This week Twitter added about 70 new locations for “trending topics”, i.e. what Twitter defines as topics, hashtags or key words that are currently getting a surge in mentions. Sweden is one of the new countries for which Twitter displays trending topics and while the service has been up and running only a day or two, we can already start to suspect that it’s accuracy is not entirely perfect yet.
My first point: local trending topics seem to count words that are mentioned in URLs’, giving major media outlets too much impact on the results, since their content is widely shared across Twitter. First evidence, yesterday the tabloid “Aftonbladet” was one of ten trending topics but many of the tweets that showed up, were in fact not mentioning “Aftonbladet” other than the URL Aftonbladet.se, often hidden in a bit.ly-link. Second evidence, today “Expressen” the rivalling tabloid is a trending topic, with the same boost in mentions from URLs as Aftonbladet. I don’t think that this is intentional and I suspect that Twitter would adjust their algorithm if they were aware of the problem.
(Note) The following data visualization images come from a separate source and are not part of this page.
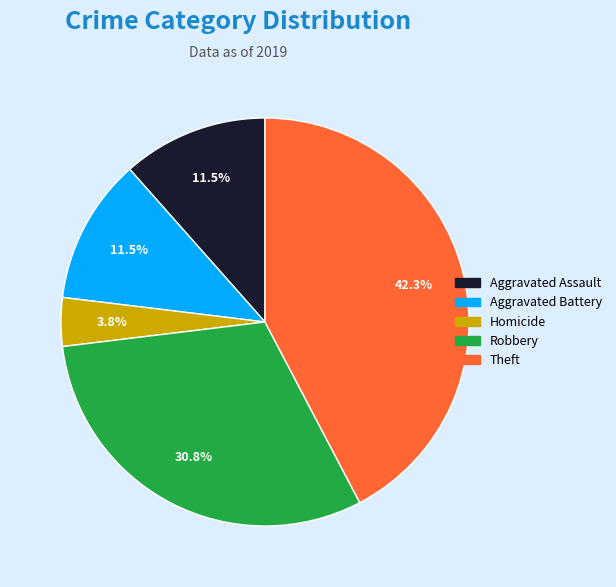

To the nearest percent, what is the average slice percentage?

20%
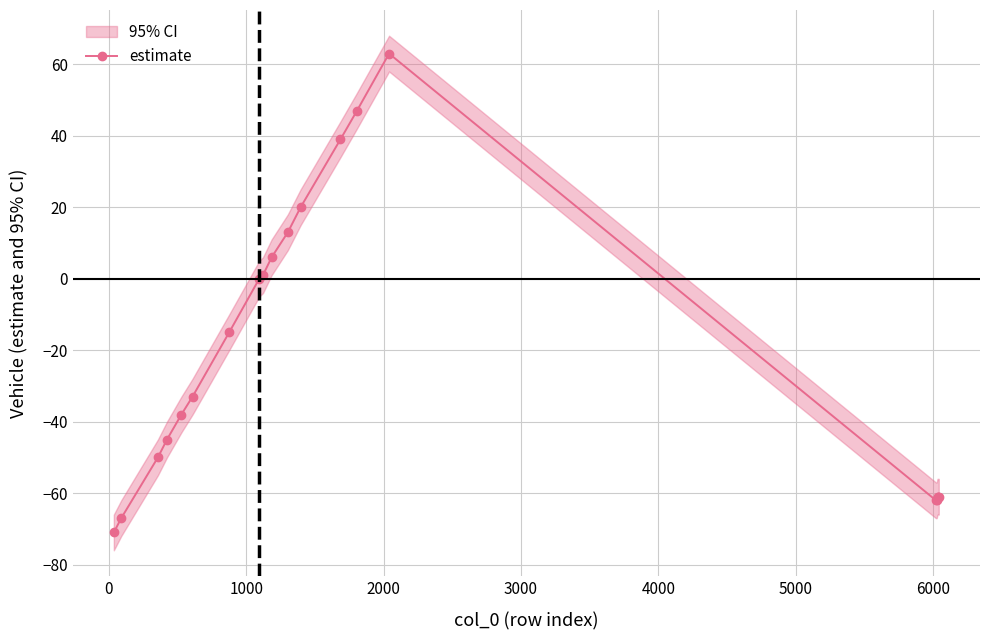

Reading left to right, list all the values displayed in this chart.

-71	-67	-50	-45	-38	-33	-15	0	1	6	13	20	39	47	63	-62	-62	-61	-61	-61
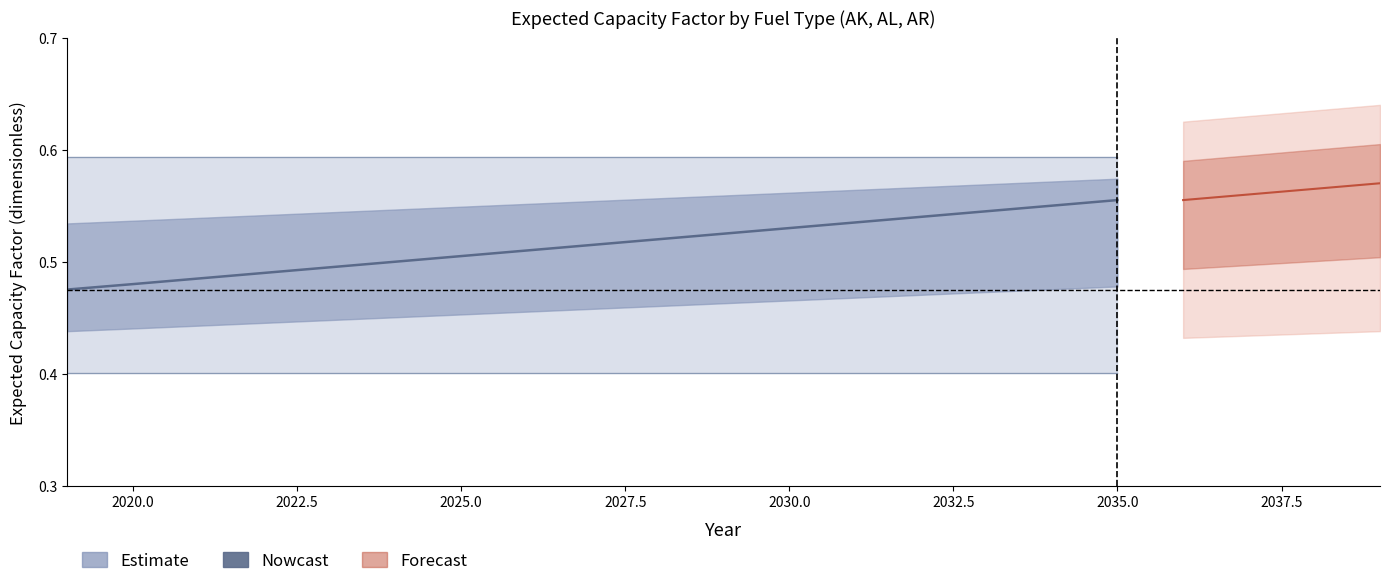

Is it true that the value at 12 is 1.0?

False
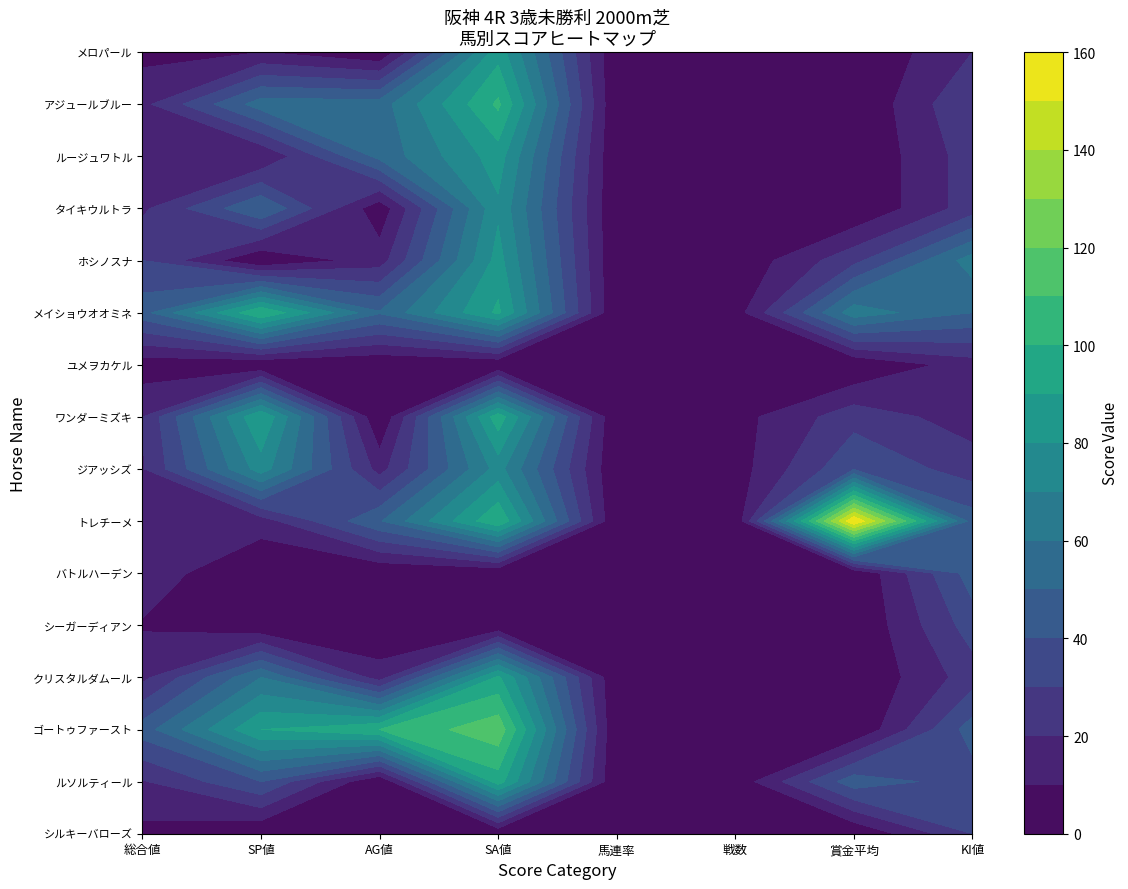

True or false: ルソルティール has a value of 64 at 6.

False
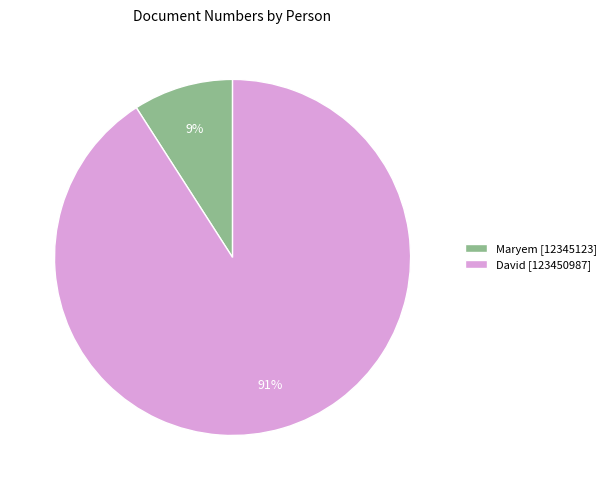

To the nearest percent, what percentage of the pie is Maryem?

9%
My second point: the hashtag #cheerupjustin is barely being used at all in Sweden, still it is trending here. The term “English” is also trending, and although a Twitter search in Swedish gives us many results, few of them are in Swedish and/or by Swedish users. It is probably difficult for Twitter to determine which tweets are related to Sweden and therefor tweets from other countries affect our results.
It’s great to be able to track trends also in the Swedish market, but use the trending topics with caution as they may not always be entirely accurate.